Qué hacer.
1. En el fragmento del documento sobre el partido entre Argentina y México, ¿cómo se llamaba el local al que fueron a ver el partido?
2. Escribe la continuación del fragmento del documento sobre el partido entre Argentina y México a partir de su última oración.

Fragmento del documento.
----

15.7.06

De porqué nunca querré volver a Coyoacán

Salí de Niu Shorc sabiendo que en tres días Argentina jugaba con México por octavos de final del Mundial. Junto con Daniel, otro argentino de novia mexicana, decidimos apostar por lo seguro e ir a alguno de los numerosos restaurantes argentinos en el D.F. para ver el partido arropados por el calor de los compatriotas futboleros. Yendo a un local llamado “Quilmes”, no podíamos fallar, supusimos. Error. Estaba lleno de mexicanos y los argentinos éramos como cinco o seis.

Viví de los peores cuatro minutos de mi vida futbolera en lo que Argentina se demoró en empatar y luego, por el resto de los 120 minutos, tuvimos que soportar a un mexicano prepotente y canchero (jaj, sí, como lo leen), que se la pasó imitando malamente el acento argentino en voz alta para quejarse del árbitro, de las simulaciones de los jugadores argentinos (“¡Clavadito, che!”, decía el muy idiota) y de todo lo demás. Eso sí, no escuché que dijera: “¡Chupate esa mandarina!” o “¡Qué golazo, che!” cuando Maxi Rodríguez los dejó afuera del Mundial.

----

Información extraída.
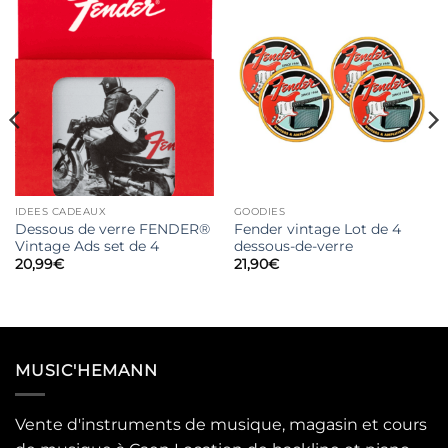
IDEES CADEAUX
GOODIES
Dessous de verre FENDER®
Fender vintage Lot de 4
Vintage Ads set de 4
dessous-de-verre
20,99
€
21,90
€
MUSIC'HEMANN
Vente d'instruments de musique, magasin et cours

----

Respuestas en orden.
1. Se llamaba “Quilmes”.

2.
En Argentina, donde es raro que gente de dos equipos pueda ver el partido en paz en un bar, la actitud del señor éste le hubiera merecido unas cuantas trompadas. Pero en México, la gente no se lo toma tan a pecho y nosotros no nos desubicamos, aunque sí gritamos ese gol con toda la garganta.

Unos días después, la situación empeoró. Estábamos con La Novia del Puma en Coyoacán, un barrio en el sur del D.F. y terminamos viendo el partido con Alemania en un Sanborns (una cadena nacional de restaurantes bien arregladitos, donde las mozas están de traje típico). Otra vez, el lugar lleno de mexicanos y, otra vez, todos haciendo fuerza por el rival de Argentina. Se entiende, porque estaban calentitos por la eliminación, pero me late que ni necesitaban esa excusa para desearnos lo peor. Lo que es justo es justo, me digo yo, y por algo los argentinos somos los más odiados en todo el continente.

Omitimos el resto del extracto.